[DATA FOR THIS EXERCISE]

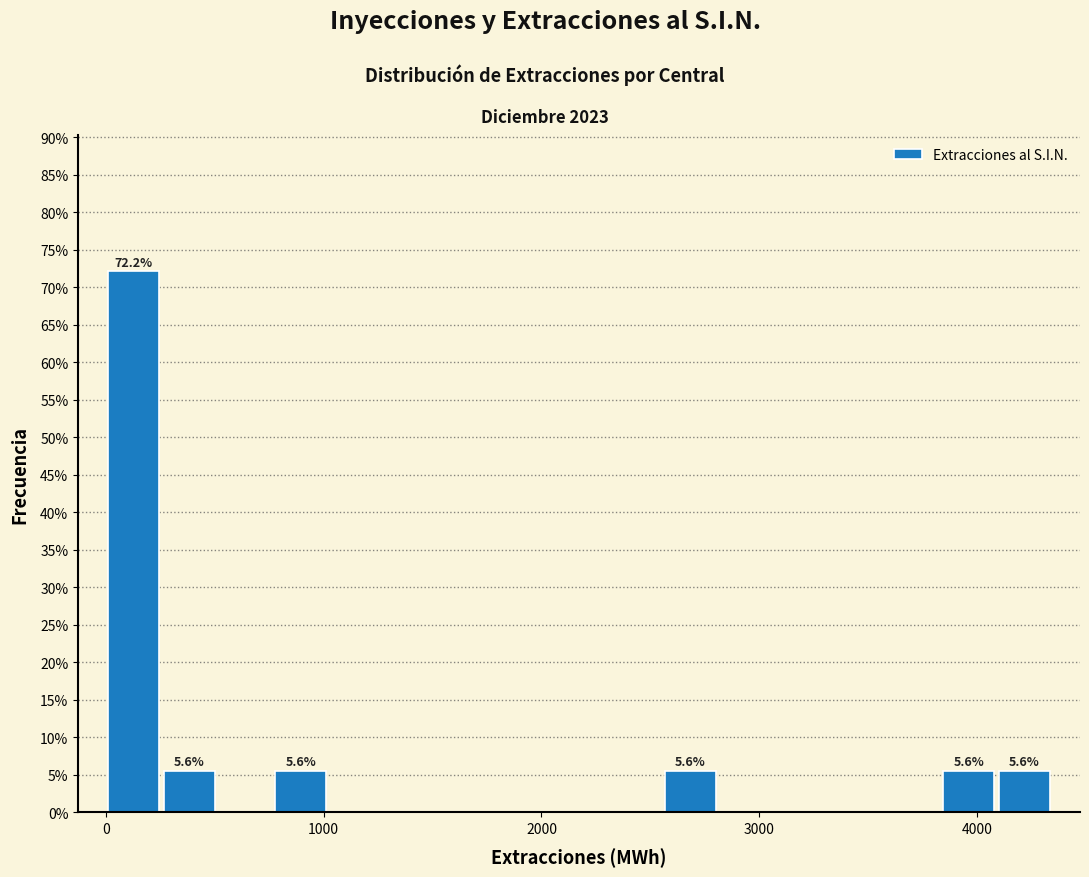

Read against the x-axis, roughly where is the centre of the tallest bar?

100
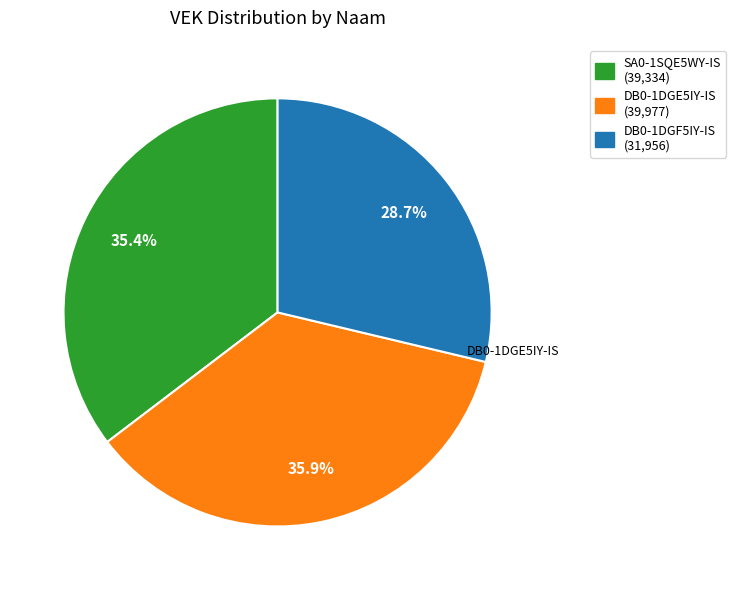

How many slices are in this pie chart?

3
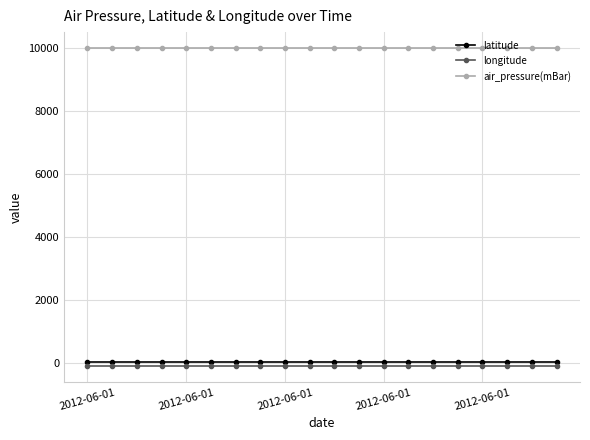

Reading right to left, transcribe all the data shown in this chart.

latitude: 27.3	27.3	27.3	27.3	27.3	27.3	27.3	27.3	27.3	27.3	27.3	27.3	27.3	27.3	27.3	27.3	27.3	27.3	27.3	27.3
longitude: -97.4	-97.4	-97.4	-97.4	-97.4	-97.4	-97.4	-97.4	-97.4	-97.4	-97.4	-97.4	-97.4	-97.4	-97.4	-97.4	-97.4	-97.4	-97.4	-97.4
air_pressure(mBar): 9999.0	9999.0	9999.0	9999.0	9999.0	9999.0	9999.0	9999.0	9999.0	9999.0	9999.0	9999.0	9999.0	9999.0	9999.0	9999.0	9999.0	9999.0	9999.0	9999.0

[/DATA FOR THIS EXERCISE]

**ABOUT THIS EXERCISE:**
Rewrite all the material above, swapping every "chart" for "graph" and changing nothing else. Leave the pictures out.

**RESPONSE TO THE EXERCISE:**
Read against the x-axis, roughly where is the centre of the tallest bar?

100

How many slices are in this pie graph?

3

Reading right to left, transcribe all the data shown in this graph.

latitude: 27.3	27.3	27.3	27.3	27.3	27.3	27.3	27.3	27.3	27.3	27.3	27.3	27.3	27.3	27.3	27.3	27.3	27.3	27.3	27.3
longitude: -97.4	-97.4	-97.4	-97.4	-97.4	-97.4	-97.4	-97.4	-97.4	-97.4	-97.4	-97.4	-97.4	-97.4	-97.4	-97.4	-97.4	-97.4	-97.4	-97.4
air_pressure(mBar): 9999.0	9999.0	9999.0	9999.0	9999.0	9999.0	9999.0	9999.0	9999.0	9999.0	9999.0	9999.0	9999.0	9999.0	9999.0	9999.0	9999.0	9999.0	9999.0	9999.0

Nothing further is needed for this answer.